Isso é uma ideia extremamente redutora. Nós sabemos que quando, em 92, Espanha organizou os Jogos Olímpicos, começou a preparar os Jogos Olímpicos em 1982. Foram dez anos de antecipação. Todos nós sabemos que uns Jogos Olímpicos não se preparam em quatro anos.
Neste caso concreto, em 2028, já nem são quatro, são três. Portanto, todo o trabalho que foi delineado e está a ser desenvolvido está no seu percurso, mas nós temos de olhar para a frente, para 2032 e 2036. Nessa perspetiva, o tempo é muito curto para alterar essa preparação e aparecerem novos valores.
Aquilo a que nós nos comprometemos é criar as condições para que haja uma continuidade de melhoria de resultados ao longo do tempo.
Saiu há muito pouco tempo da FPF. Vai ter saudades do futebol? Já tem saudades do futebol?
Não, porque, como eu já referi há pouco, eu sou, acima de tudo, um amante de desporto. Eu via futebol como via basquetebol, como via Mundiais de voleibol, como assisti às brilhantes exibições da nossa seleção de andebol, ainda recentemente, no Campeonato do Mundo. Vou continuar a assistir às atividades desportivas.
Por outro lado, o futebol vai ter saudades de si?
Eu creio que, acima de tudo, o que tentámos fazer no futebol foi criar as condições de sustentabilidade e de organização para que o resultado desportivo que vai acontecendo não fosse por mero acaso. Portanto, estou convencido, muito sinceramente, que essa organização que conseguimos implementar está criada e, sinceramente, há condições para que Portugal continue na senda do êxito que teve, efetivamente, nos últimos anos.
Então, o seu sucessor terá um trabalho já facilitado?
Tendo em linha de conta aquilo que conseguimos criar e deixar forma sustentada, em termos de projeção de futuro, creio que tem as bases suficientes para desenvolver um trabalho adequado e profícuo.
Se pudesse ter continuado na Federação, o que é que ainda lhe faltaria fazer?
Sinceramente, no período de Covid – até porque estávamos de alguma forma limitados na nossa ação – tivemos o cuidado de delinear um plano estratégico 2030, que está em marcha. Aquilo que faltava fazer é concretizar todas as ideias exploradas nesse plano estratégico que nós apresentámos em 2023.

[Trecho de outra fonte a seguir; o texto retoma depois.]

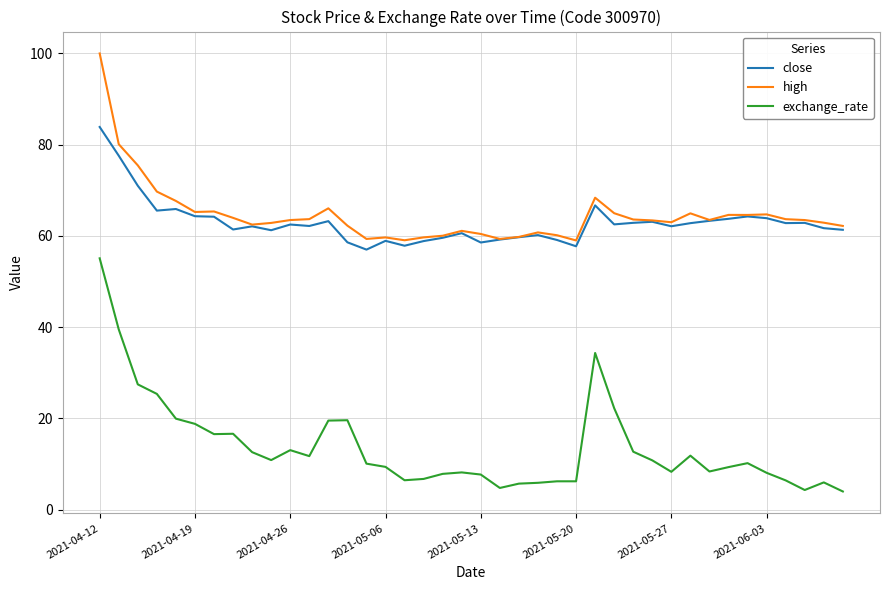

How many lines are shown in the chart?

3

Uma das lacunas tremendas que o nosso país tem para o desenvolvimento da prática desportiva, é uma realidade, está no plano estratégico, a melhoria e o incremento dos equipamentos desportivos. Mas passa pela elevação da prática, o objetivo de 2030 de atingir 400 mil praticantes, ter 75 mil mulheres a praticar futebol, intervir na escolaridade dos seis aos dez anos da prática desportiva, o que eleva as capacidades das crianças e as prepara melhor para a atividade esportiva, intervir ao nível dos seniores – e tem muito a ver com as questões de saúde, de generalizar a prática desportiva através do walking football. Tudo isso está explanado no plano estratégico, portanto, aquilo que eu poderia dizer é que, se tivesse continuado, pegaria o plano estratégico que está ativo e concretizá-lo-ia.